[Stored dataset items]
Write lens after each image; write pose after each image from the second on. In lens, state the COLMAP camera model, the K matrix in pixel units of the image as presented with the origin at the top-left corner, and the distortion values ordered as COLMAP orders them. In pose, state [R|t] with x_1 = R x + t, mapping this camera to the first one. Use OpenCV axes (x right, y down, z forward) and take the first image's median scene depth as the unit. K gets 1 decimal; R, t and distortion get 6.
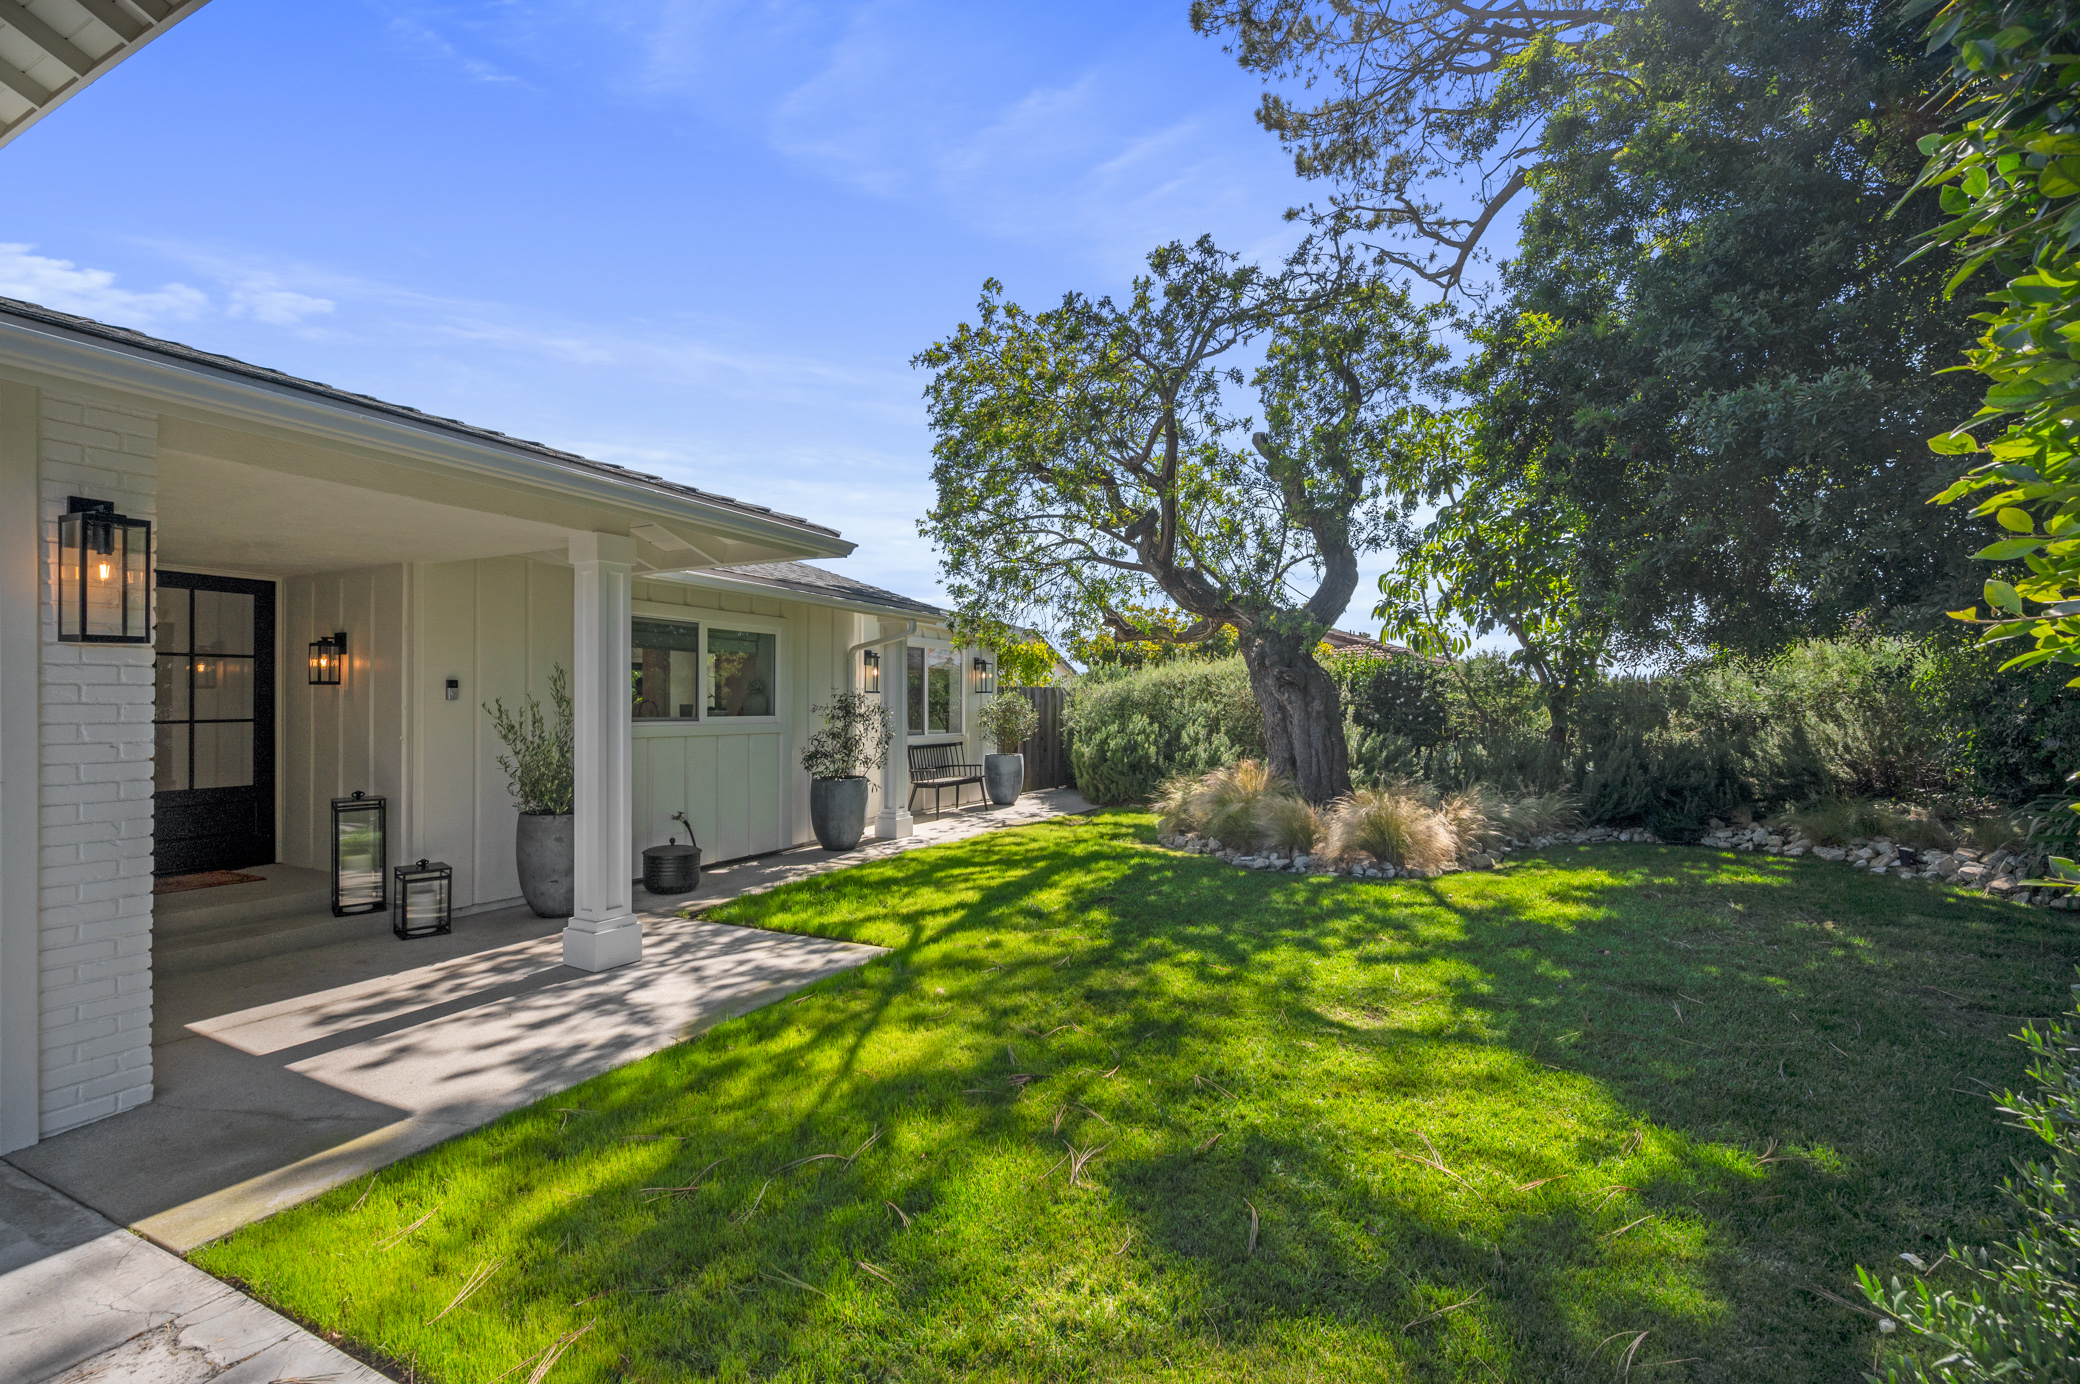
lens RADIAL K [[936.9, 0, 1079.1], [0, 936.9, 693.2], [0, 0, 1]] dist [0.004312, -0.001103]
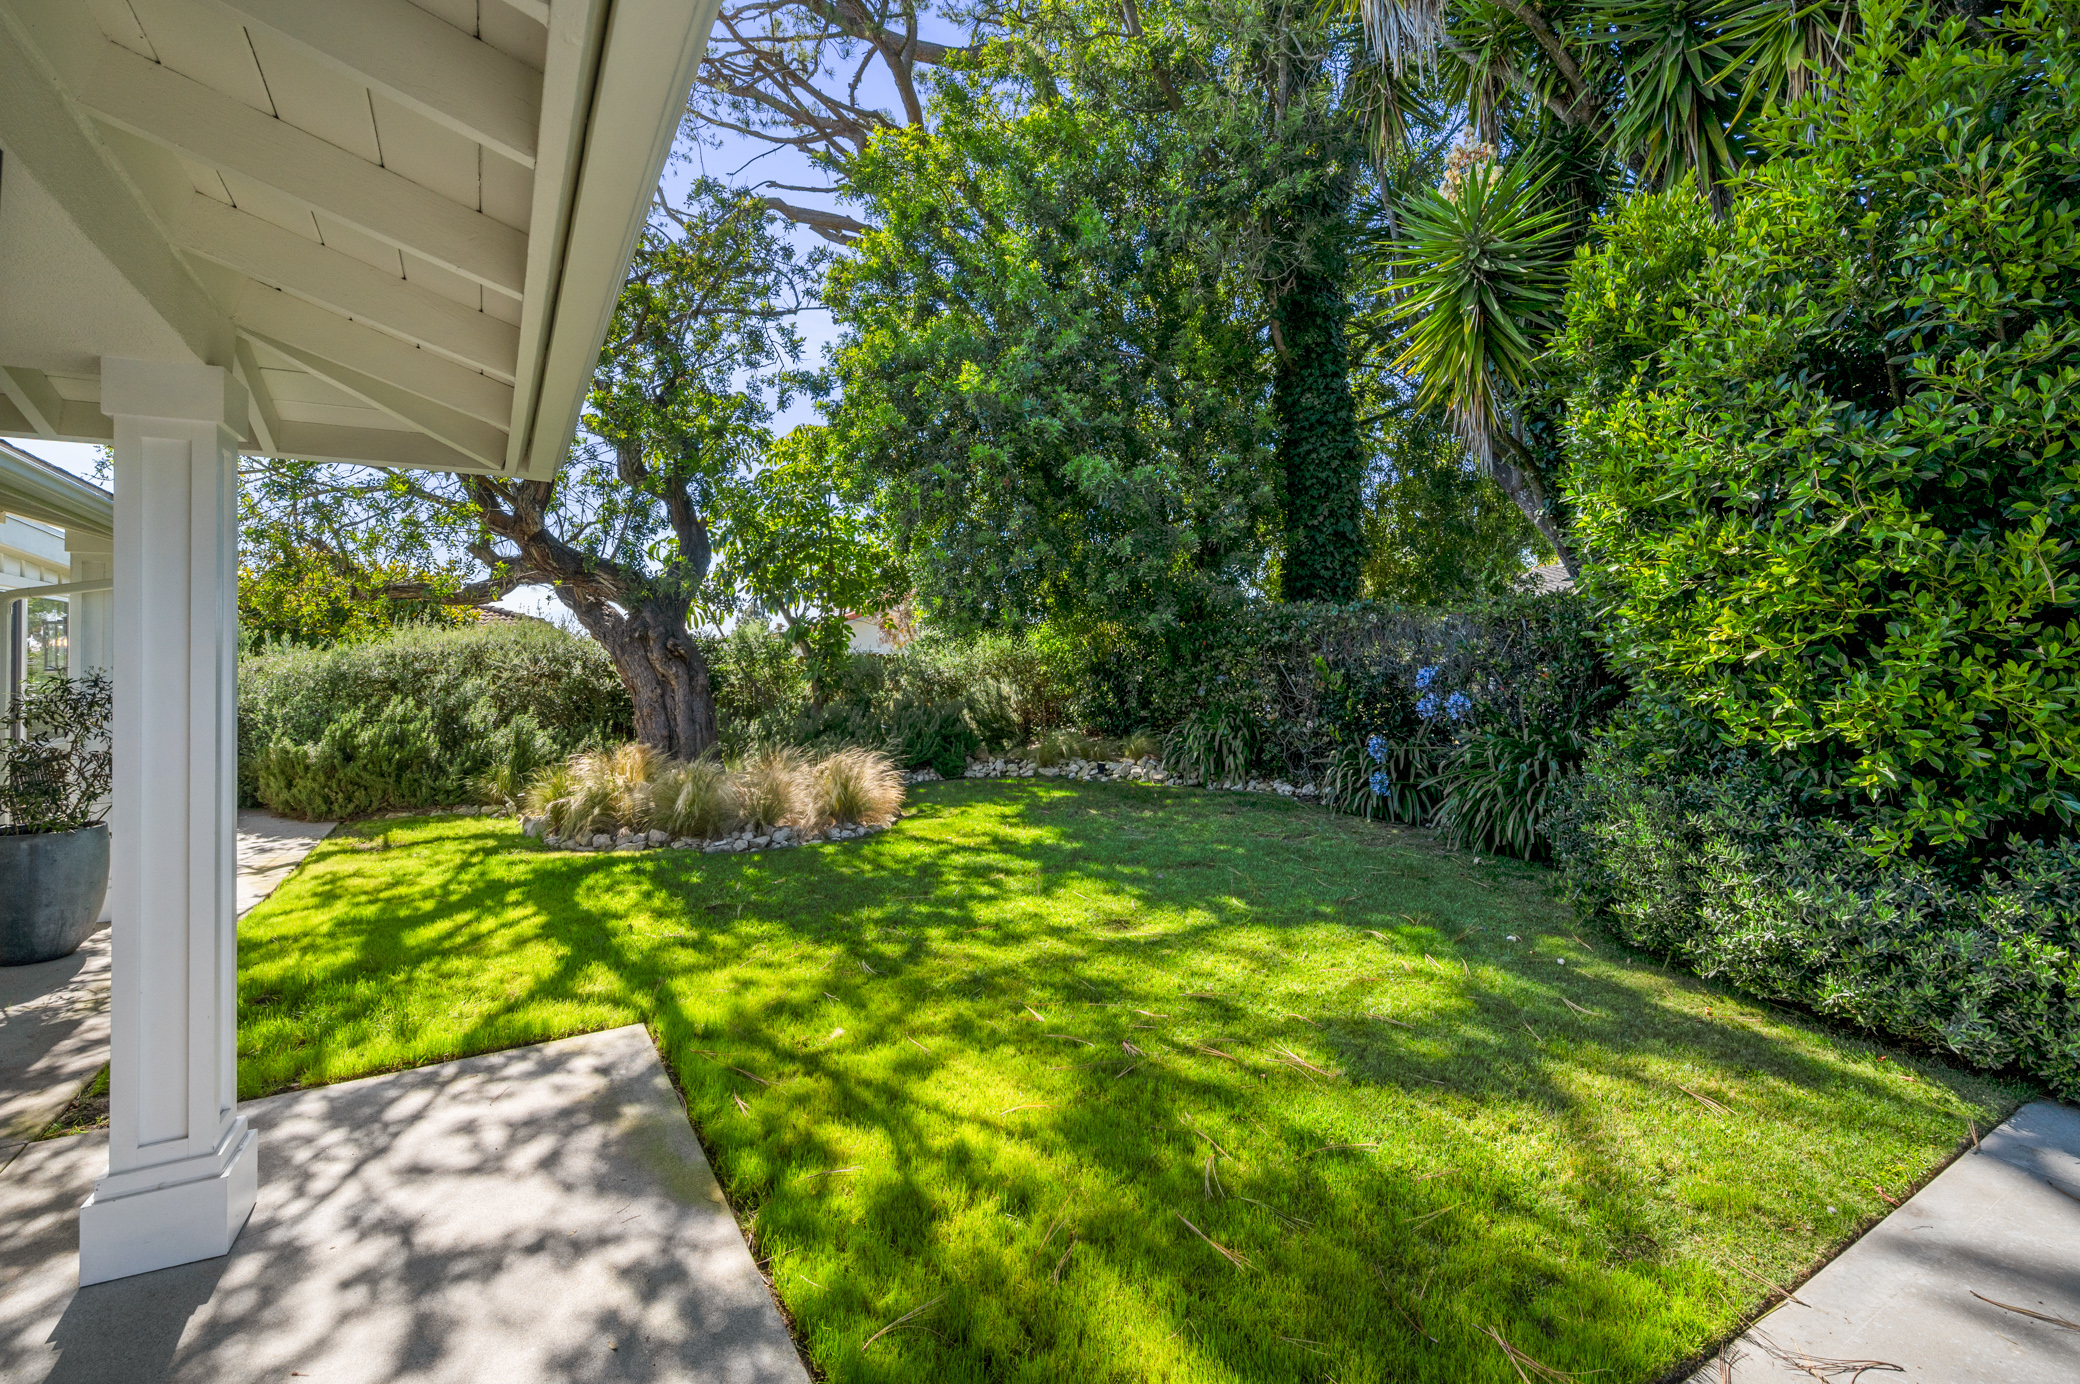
lens RADIAL K [[895.1, 0, 1035.2], [0, 895.1, 658.9], [0, 0, 1]] dist [0.000703, 0.001107]
pose [[0.559737, -0.004204, 0.828659, -0.670859], [0.001906, 0.999991, 0.003785, -0.026060], [-0.828668, -0.000539, 0.559740, 0.376393]]
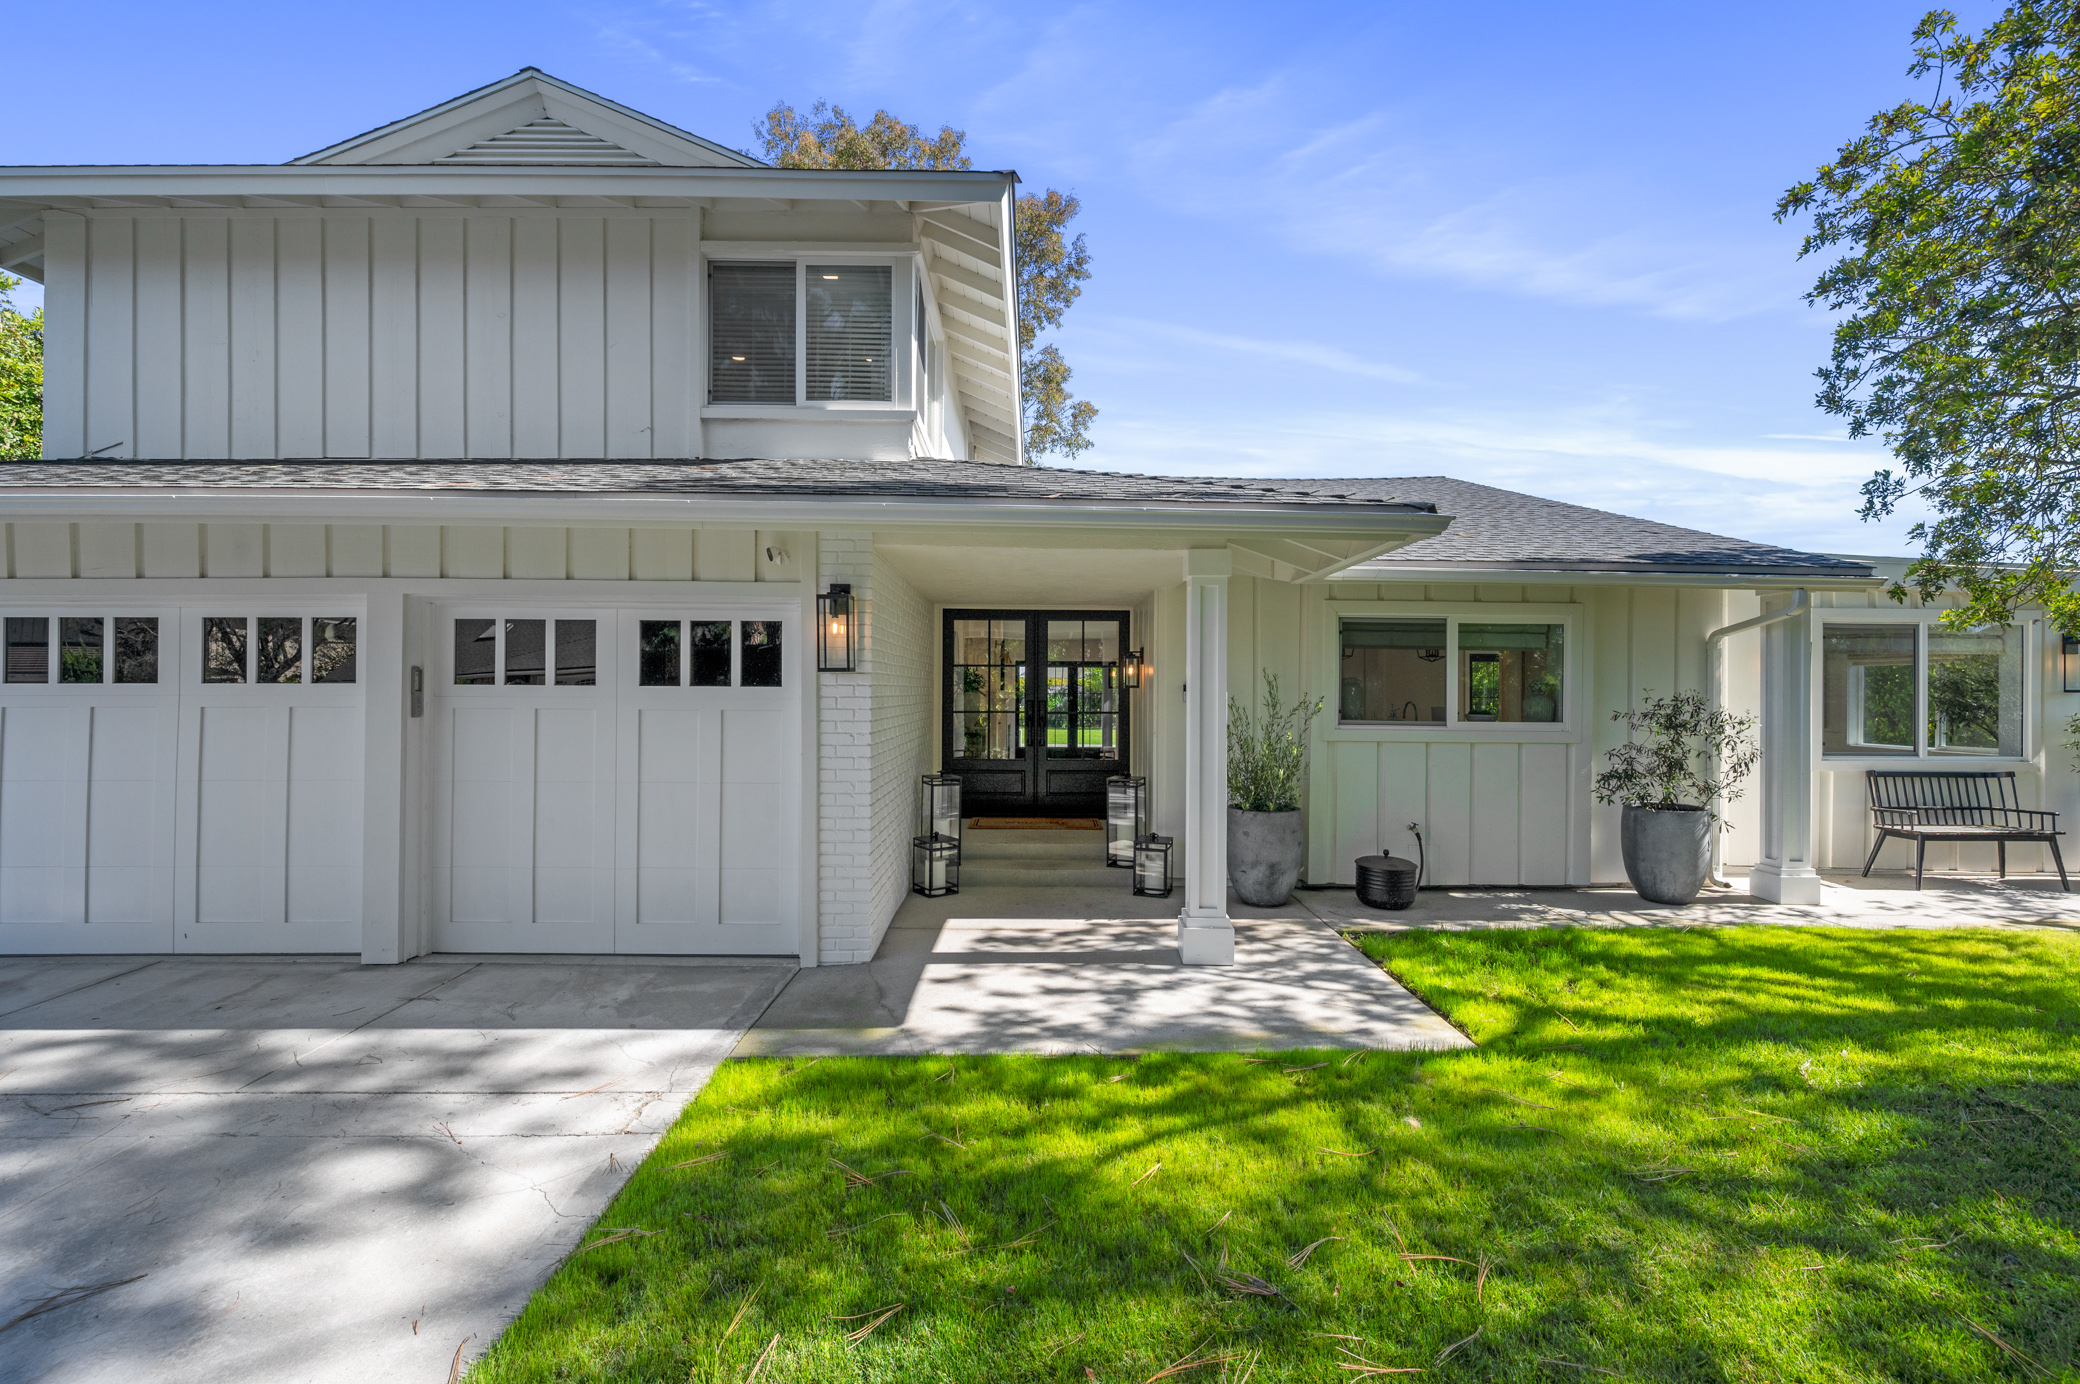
lens RADIAL K [[895.1, 0, 1023.2], [0, 895.1, 689.1], [0, 0, 1]] dist [0.000703, 0.001107]
pose [[0.432751, 0.006101, -0.901493, 0.337007], [0.002270, 0.999967, 0.007857, -0.023539], [0.901510, -0.005446, 0.432723, 0.414892]]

#### Work instructions
Every line above must be printed again exactly, pictures excluded.

#### Response to the exercise
Write lens after each image; write pose after each image from the second on. In lens, state the COLMAP camera model, the K matrix in pixel units of the image as presented with the origin at the top-left corner, and the distortion values ordered as COLMAP orders them. In pose, state [R|t] with x_1 = R x + t, mapping this camera to the first one. Use OpenCV axes (x right, y down, z forward) and take the first image's median scene depth as the unit. K gets 1 decimal; R, t and distortion get 6.
lens RADIAL K [[936.9, 0, 1079.1], [0, 936.9, 693.2], [0, 0, 1]] dist [0.004312, -0.001103]
lens RADIAL K [[895.1, 0, 1035.2], [0, 895.1, 658.9], [0, 0, 1]] dist [0.000703, 0.001107]
pose [[0.559737, -0.004204, 0.828659, -0.670859], [0.001906, 0.999991, 0.003785, -0.026060], [-0.828668, -0.000539, 0.559740, 0.376393]]
lens RADIAL K [[895.1, 0, 1023.2], [0, 895.1, 689.1], [0, 0, 1]] dist [0.000703, 0.001107]
pose [[0.432751, 0.006101, -0.901493, 0.337007], [0.002270, 0.999967, 0.007857, -0.023539], [0.901510, -0.005446, 0.432723, 0.414892]]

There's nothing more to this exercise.